Adding nodes to an existing cluster

Steps to add nodes when using virtual nodes.

Virtual nodes (vnodes) greatly simplify adding nodes to an existing cluster:

  • Calculating tokens and assigning them to each node is no longer required.
  • Rebalancing a cluster is no longer necessary because a node joining the cluster assumes responsibility for an even portion of the data.

For a detailed explanation about how vnodes work, see Virtual nodes.

Important: Simultaneously adding more than one new node violates LOCAL_QUORUM constraints. Data may stream from any replica in order to put data onto the new nodes, including other new nodes. Adding two or more nodes at the same time is possible but not recommended; it may introduce consistency issues. To assess the risks to your environment, see JIRA issues CASSANDRA-2434 and CASSANDRA-7069.
Note: If you do not use vnodes, see Adding or replacing single-token nodes.

Procedure

Be sure to install the same version of Cassandra as is installed on the other nodes in the cluster. .
  1. Install Cassandra on the new nodes, but do not start Cassandra.

    If you used the Debian install, Cassandra starts automatically. You must stop the node and clear the data.

  2. Set the following properties in the cassandra.yaml and, depending on the snitch, the cassandra-topology.properties or cassandra-rackdc.properties configuration files:
    • auto_bootstrap - This property is not listed in the default cassandra.yaml configuration file, but it might have been added and set to false by other operations. If it is not defined in cassandra.yaml, Cassandra uses true as a default value. For this operation, search for this property in the cassandra.yaml file. If it is present, set it to true or delete it..

### Items
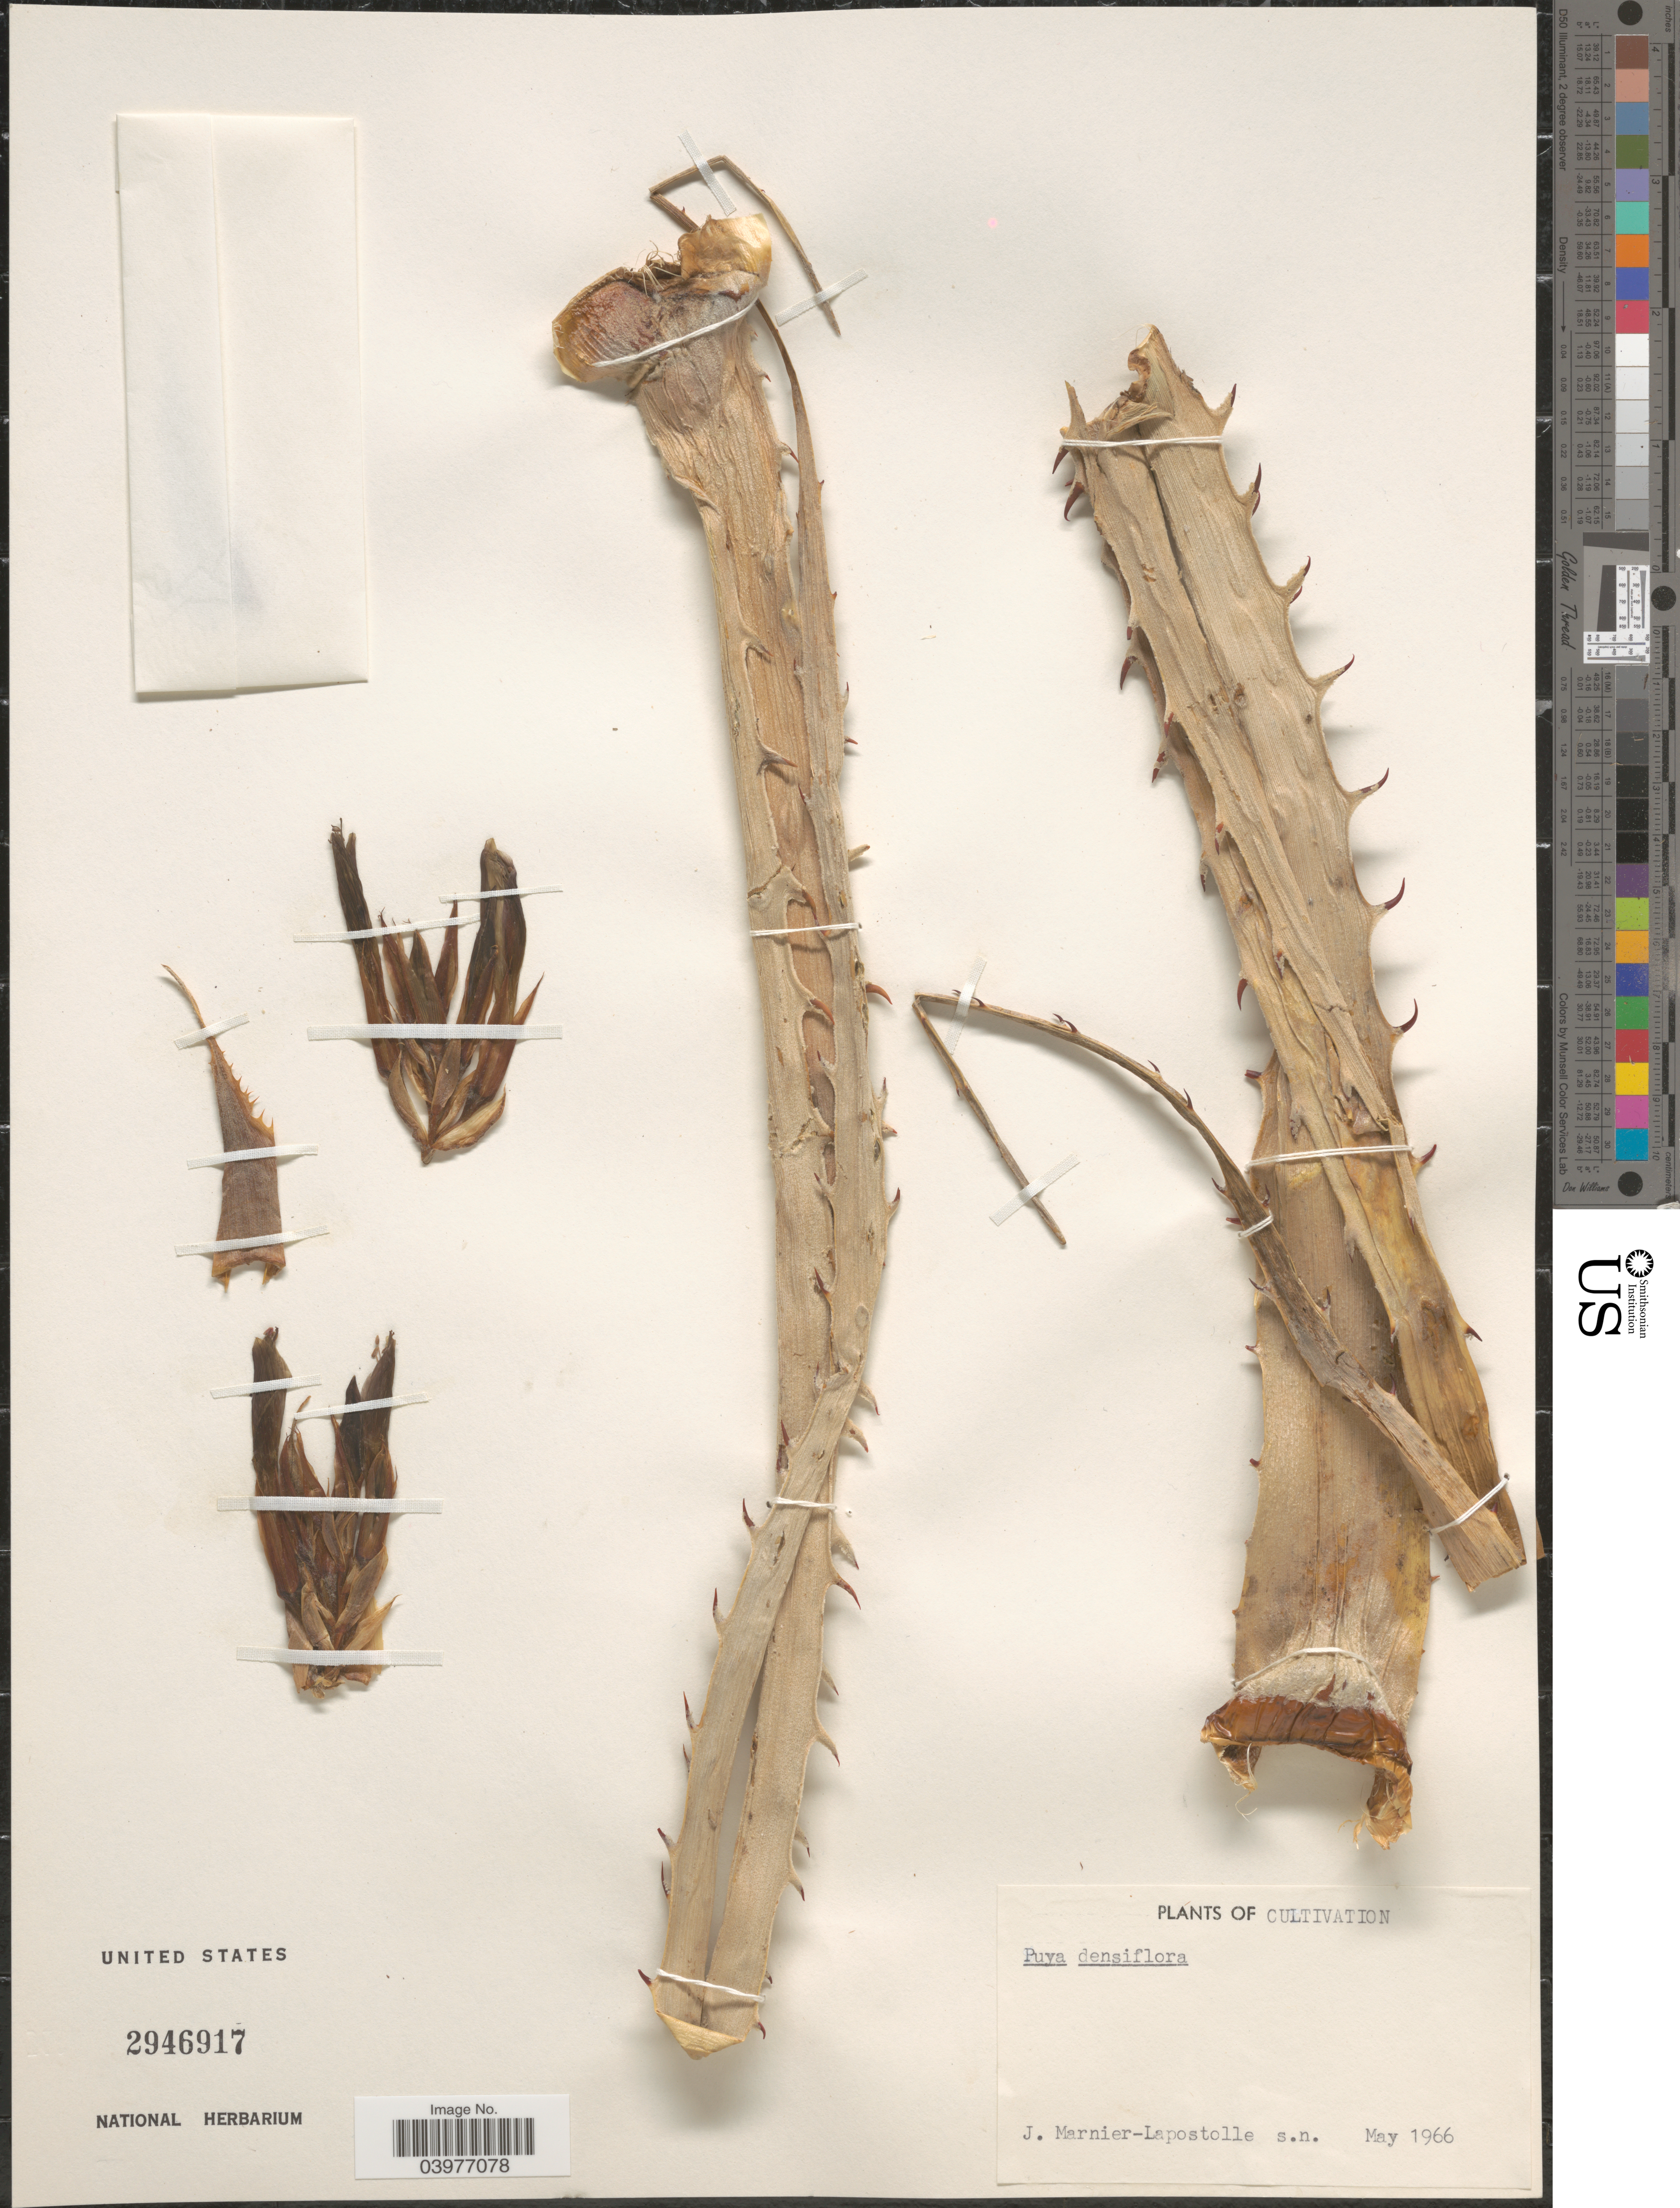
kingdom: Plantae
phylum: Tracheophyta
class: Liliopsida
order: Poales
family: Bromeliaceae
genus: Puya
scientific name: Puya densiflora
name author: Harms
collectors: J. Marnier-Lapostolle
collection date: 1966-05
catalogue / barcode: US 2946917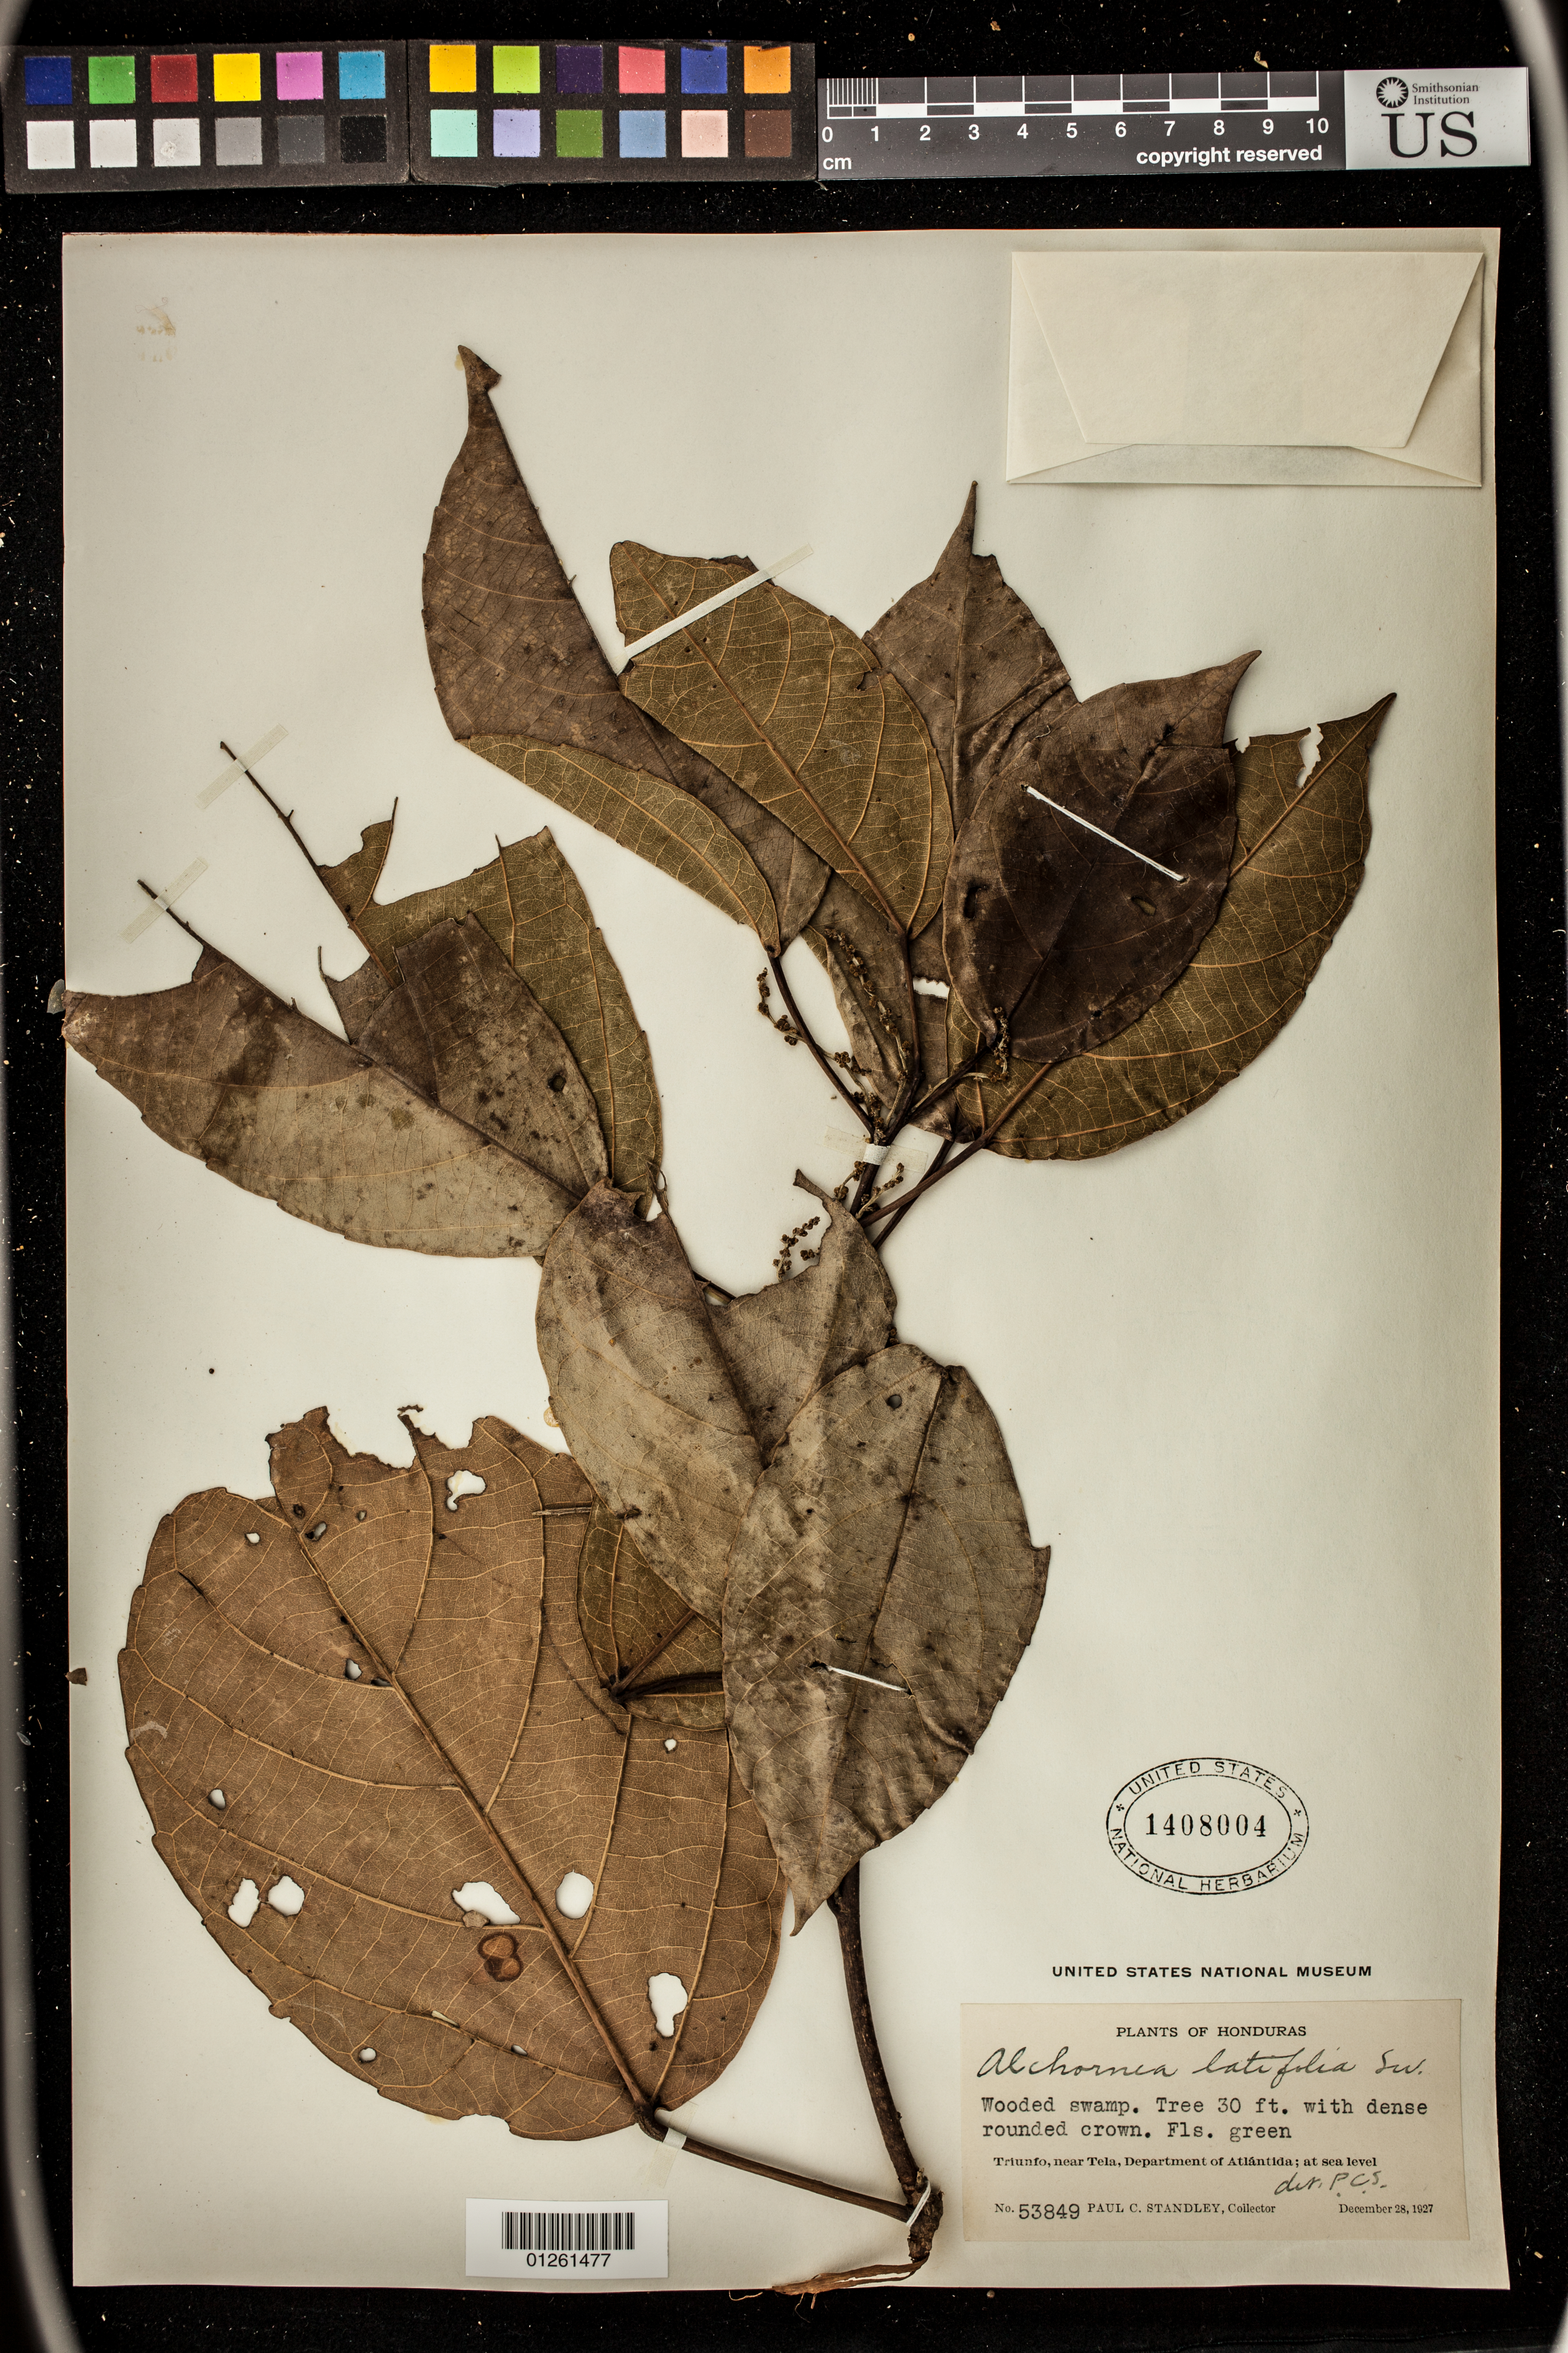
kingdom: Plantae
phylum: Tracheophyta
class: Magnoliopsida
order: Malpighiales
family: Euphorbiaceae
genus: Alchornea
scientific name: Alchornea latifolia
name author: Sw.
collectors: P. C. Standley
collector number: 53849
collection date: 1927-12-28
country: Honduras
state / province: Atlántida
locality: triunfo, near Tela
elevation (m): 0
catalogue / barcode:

### Goal of the exercise
Revise everything from "Steps to add" down to "of the data." in the passage on adding cluster nodes, putting "Redistributing" in place of "Rebalancing". The listing bears no relation to the passage on adding cluster nodes.

### Full output
Steps to add nodes when using virtual nodes.

Virtual nodes (vnodes) greatly simplify adding nodes to an existing cluster:

  • Calculating tokens and assigning them to each node is no longer required.
  • Redistributing a cluster is no longer necessary because a node joining the cluster assumes responsibility for an even portion of the data.